As with much in European politics of late, there is much disagreement over the most effective way to support PV as it grows, and it remains to be seen what will happen when the 18-month extension proposal is put before the member states on 3rd March.
There was more news from Europe this week, as Germany’s latest tender for 200 MW of capacity showed good competition, with an average bid price of €0.0658/kWh. Nine projects were granted as a result of the tender, with the lowest successful bid at €0.0600.
Storage steams ahead
The latest analysis from Clean Horizon pointed to some big developments in France, which could be set to become the next big market for batteries, after conducting tenders to power its islands with pv+storage.

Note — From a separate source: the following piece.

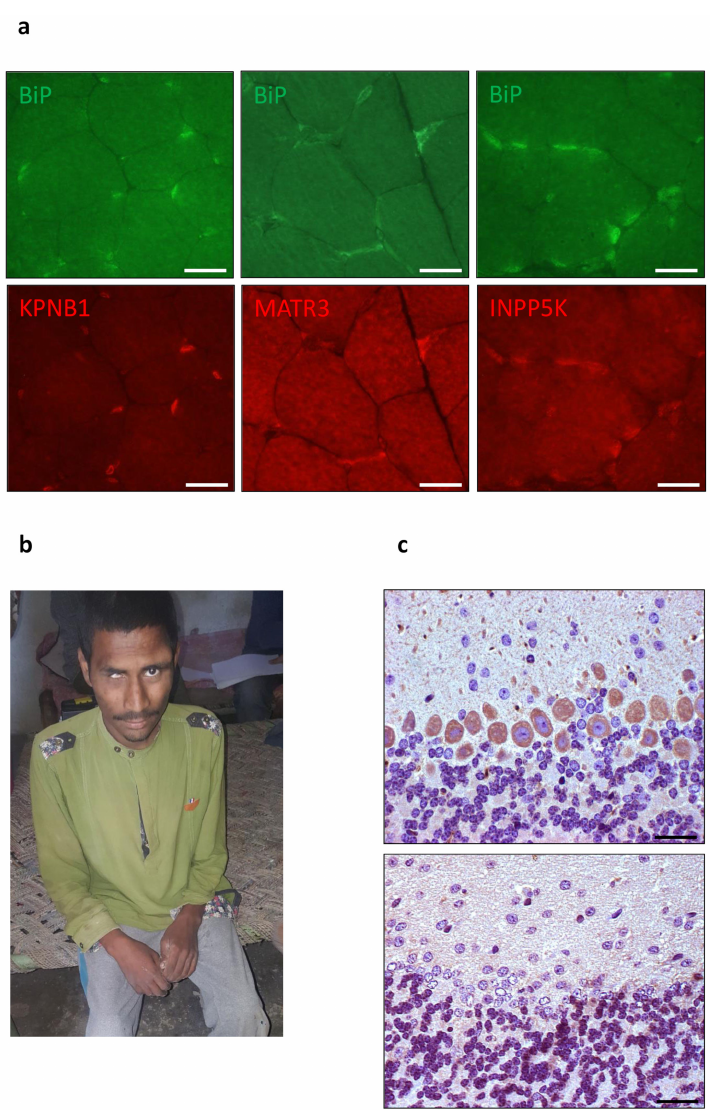
Figure 8. Marinesco–Sjögren-Syndrome. ( a ) BiP-enrichment in the nuclear envelope of muscle cells visualized by co-immunofluorescence on a human quadriceps muscle biopsy from a healthy donor; left panel highlights co-localization of BiP with KPNB1 (Importin subunit beta-1) within the nuclear envelope, the middle panel illustrates co-localization of BiP with Matrin-3, the right panel illustrates a co-localization of BiP with INPP5K. ( b ) A photograph of a genetically confirmed MSS patient from Pakistan. ( c ) Upper figure shows the cerebellum of a 26-weeks old wildtype mouse with regular appearance and distribution of Purkinje cells immunoreactive for STIM1 (brown labelling: Visualized by immunohistochemistry). Lower figure shows the cerebellum of a 26-weeks old woozy animal (no expression of Sil1 as a BiP co-chaperone) with loss of Purkinje cells. Scale bars: 50 µ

Crossing the Atlantic, but sticking with storage, another report published this week made some big predictions for the technology. The report from investment bank Morgan Stanley singled out Tesla, which is preparing to eliminate the brand name of its recent U.S. purchase SolarCity, and LG Chem as the players likely to dominate storage in the U.S., which could be a $50 billion market by 2020.
The U.S. market is likely to focus on grid level storage applications, but Tesla and LG are also major players in Australia, and Morgan Stanley sees few other players who will be able to match the scale and efficiency of these two giants.
Lowest price ever
Mexico and the Middle East have been playing leapfrog for the lowest price of solar for a while now. This week its advantage Mexico, as the Latin American country’s second Clean Energy Auction brought a median price for solar of around $US31.70/MWh, the lowest seen in the world to date. Watch this space though, as Abu Dhabi is reportedly preparing to sign a contract for a project at a median of US$24.20/MWh.
Solar is carrying on its steady spread across the planet, and two new countries joined in this week with their first ever utility scale projects. Armenia is reportedly preparing to announce a tender for up to 50 MW of capacity at a site close to the village of Masrik, and Celsia is set to begin construction next month on the first solar power plant in Colombia, a 9.9 MW project in the Valle del Cauca.
German module manufacturers SolarWorld close out the news this week, with the announcement that they will end the production of multicrystalline solar modules to focus entirely on higher efficiency mono. The process is likely to cost around 400 jobs over the next 2 years, but SolarWorld say it will enable them to become more competitive.